I was surprisingly sentimental over this big milestone (was it really even a milestone if the crib had already been abandoned much earlier?), but Charleston was excited about the change. And he loves his new bed! That is, he loves playing on it, jumping off of it, and reading in it. Sleeping in it is a different story. He is napping there, so that’s a step! But he hasn’t spent more than a few hours in it at night, and is usually headed to our bed within minutes of bedtime. (Photo evidence below.) For now, we are totally fine with it. These years of family snuggles will be gone before we know it, and I want to soak up every minute that we can. 

We had a pretty mellow Mother’s Day. My boys let me sleep in until 10:00(!), and when it was time to get up, Charleston woke me with a hug and a beautiful card that he and Luke had made.  We went to the late service at church, where all the moms were given long-stem roses and Charleston made me another adorable card.

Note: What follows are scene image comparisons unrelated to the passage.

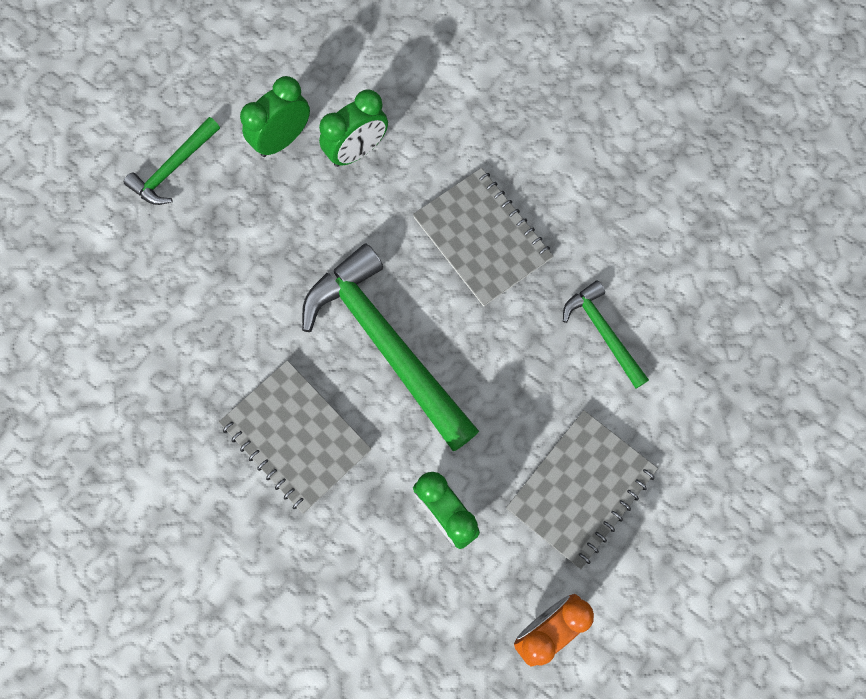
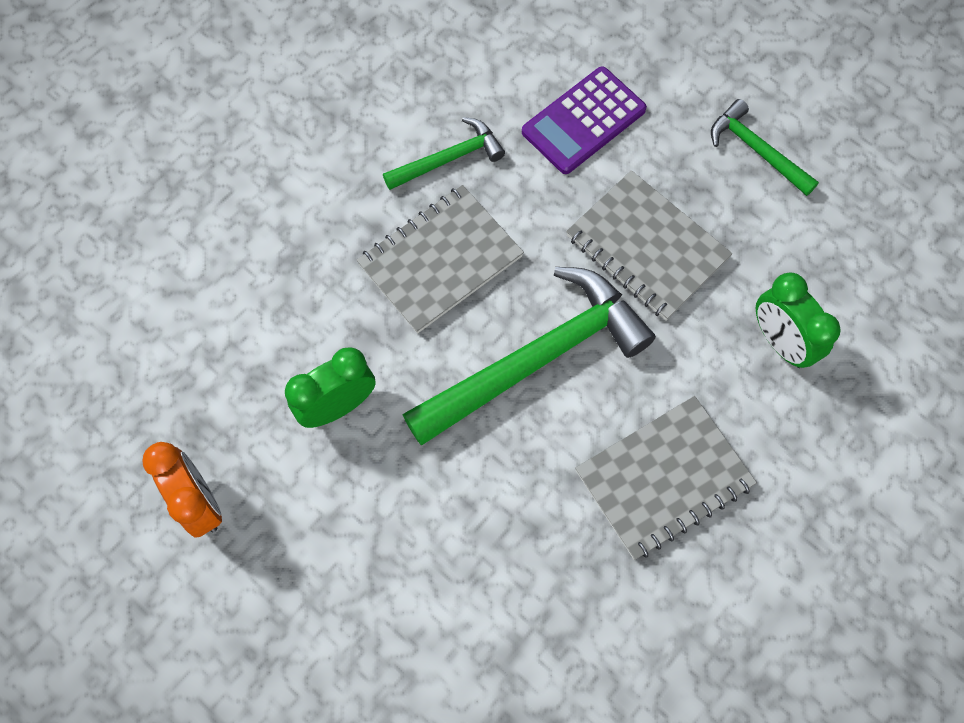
camera: 95 degrees right, 5 degrees down
(144, 317) = (584, 121): none -> purple calculator
(282, 139) = (794, 261): green clock -> none
(581, 489) = (344, 560): grey notebook -> grey notebook (647, 247)
(603, 332) = (533, 613): green hammer -> green hammer (449, 159)

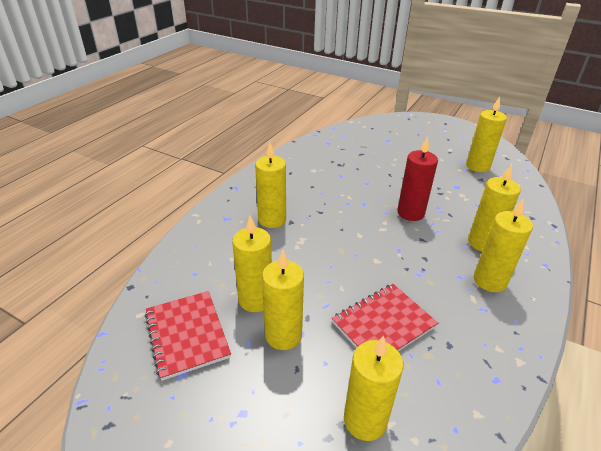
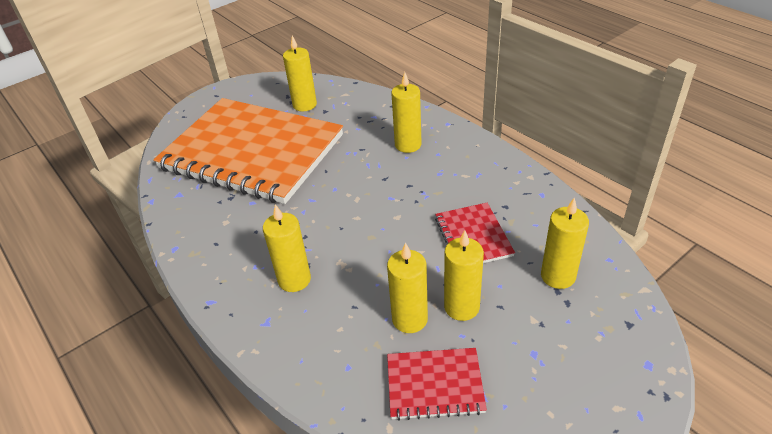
camera: 65 degrees left, 5 degrees up
(395, 158) = (252, 152): none -> orange notebook
(410, 213) = (345, 172): red candle -> none
(490, 281) = (451, 159): yellow candle -> none

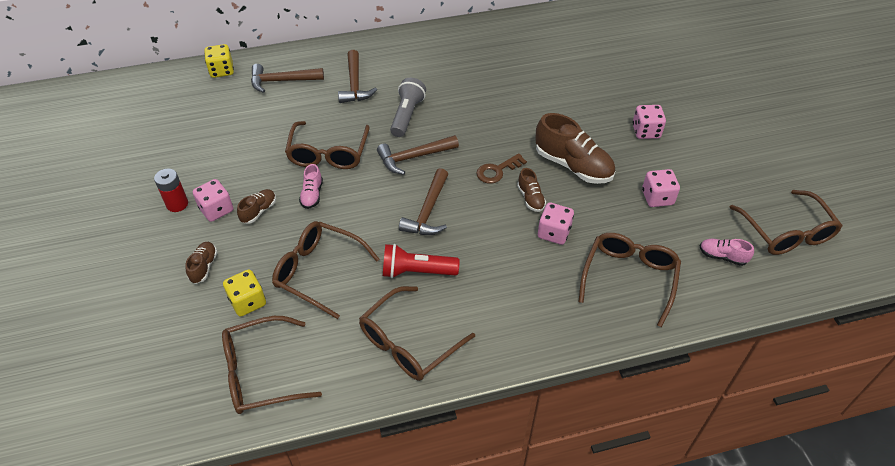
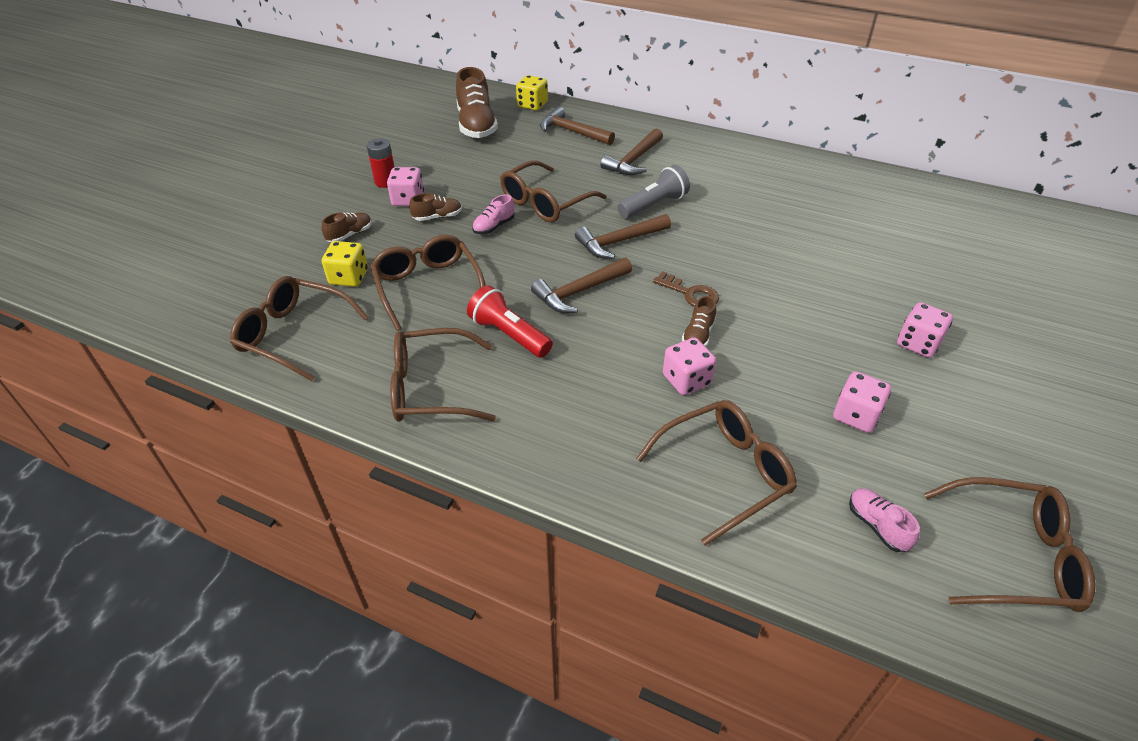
camera: 40 degrees right, 5 degrees down
(414, 157) = (619, 242): brown hammer -> brown hammer turned 45 degrees counterclockwise
(497, 171) = (690, 293): brown key -> brown key turned 150 degrees counterclockwise
(573, 166) = (783, 331): brown shoe -> brown shoe (476, 125)
(785, 231) = (1011, 556): brown glasses -> brown glasses turned 105 degrees counterclockwise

When we came home, I got to open my present (a Rumba!). Then we headed to Luke’s parents’ house to spend the afternoon with his parents and sister. We ate lunch, the dogs roamed the yard, and Charleston scootered to his heart’s content. It was a nice and relaxing day, and a great time of reflecting on my motherhood journey over the last few years. This is my fourth Mother’s Day as a mom, but each year I still pinch myself, hardly able to believe that after years of longing, I get to claim this holiday as my own. I am so incredibly blessed to be Charleston’s mom. 

And that’s about it for May’s excitement. Like I said at the top, it was a blessedly low-key month. How about you, what were the highlights of your May?

As always, I’m linking up with Leigh Kramer to share what we are into this month!